In evolution, this played out as Homo sapiens shared the world with Denisovans and Neanderthals and possibly Homo erectus. It was important for us to distinguish the ‘other’ so our species could survive and thrive. Our friendliness and kindness extended to Homo sapiens only. Fast forward a few hundred thousand years and we still have this part of our brain fully functioning to protect us from ‘the other’ while we support and care for ‘our own kind.’
It plays out in the way we dehumanize some groups of people so it is easier for us to harm them and kill them, or more likely to simply stay home and ignore the atrocities become it is happening to those we do not think of as human. Religiously, we are challenged to expand our concept of who belongs and who is excluded. I would argue that Jesus’ central parable – the Good Samaritan – is a direct challenge against our predisposition toward dehumanizing some people.

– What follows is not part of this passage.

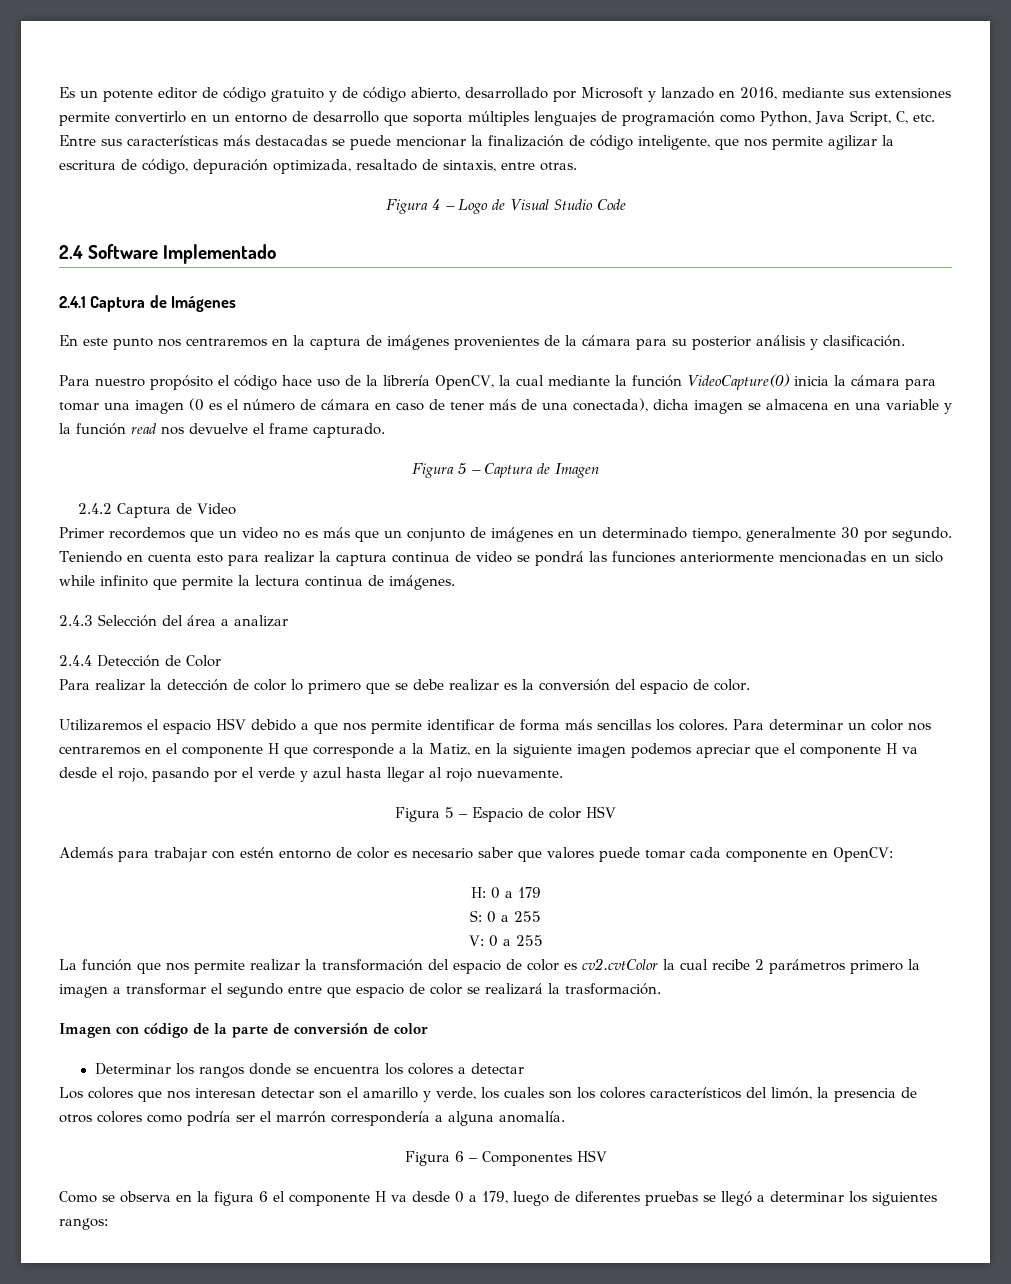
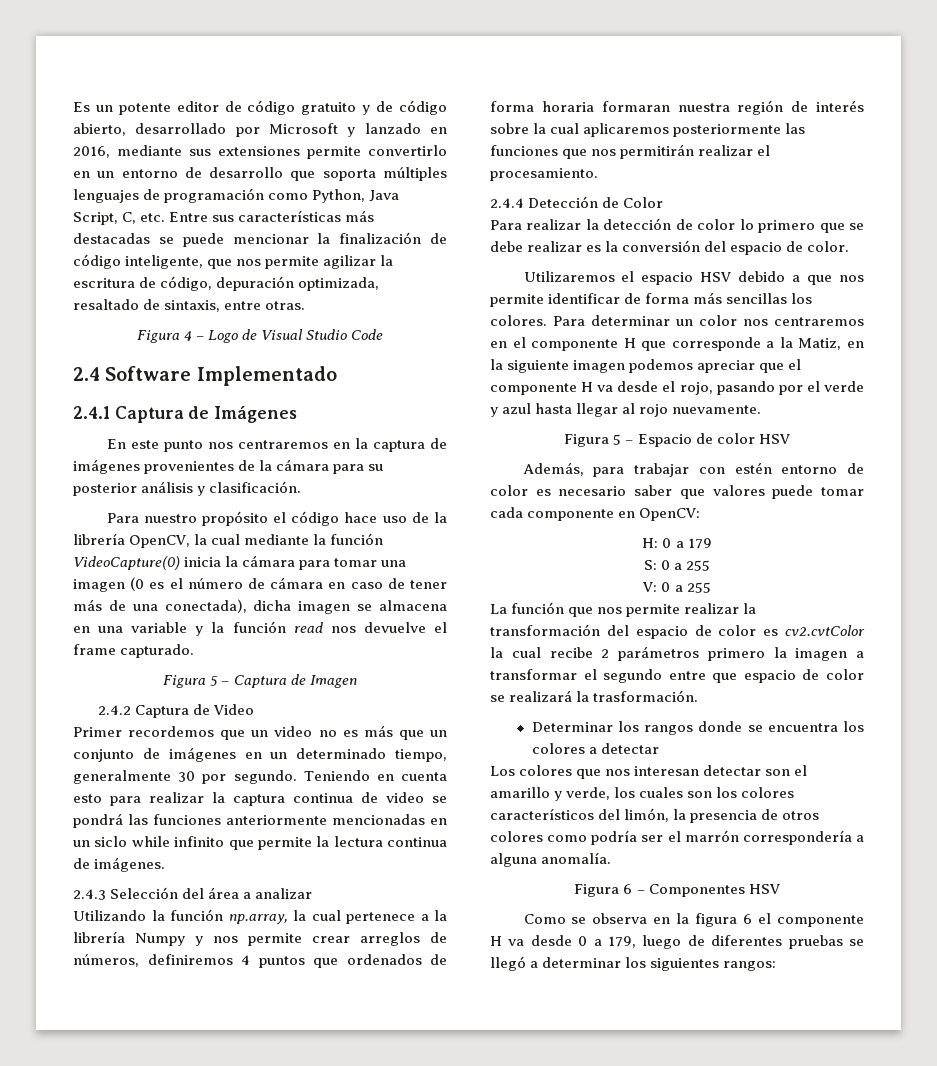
(288, 621) none -> [73,909,447,924] [73,931,447,946] [73,954,447,968] [490,100,864,115] [490,123,806,137] [490,144,771,159] [490,168,598,181] // Utilizando la función np.array, la cual pertenece a la librería Numpy y nos permite crear arreglos de números, definiremos 4 puntos que ordenados de forma horaria formaran nuestra región de interés sobre la cual aplicaremos posteriormente las funciones que nos permitirán realizar el procesamiento.
[59,847,113,858] Además -> [522,462,584,476] Además,
[59,1023,428,1038] // Imagen con código de la parte de conversión de color -> (699, 696) none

And there is a lot of dehumanizing rhetoric in our political and social situation today. The impact of these ideas is not academic. There are people with power now who are playing up the cruelty side of our best quality as humanity. I caution us against the urge to dehumanize them in return.
The solution is to expand who we mean when we say we until it includes all humanity, all the world as kin. The word ‘Kind’ has its etymological roots in the word ‘Kin.’ I say it is crucial for us to resist that evolutionary urge to dehumanize the ‘other’ and to instead expand our sense of who belongs. Kindness, I believe, is the key distinction of our humanity; and it is also the solution to the cruelty living the shadow of our best quality as humanity.
Over the coming weeks, as we move through both Christmas and then the inauguration, listen for the messages about kindness, cruelty, belonging, and dehumanization. Listen and choose the path that brings out our humanity. Listen, and choose life.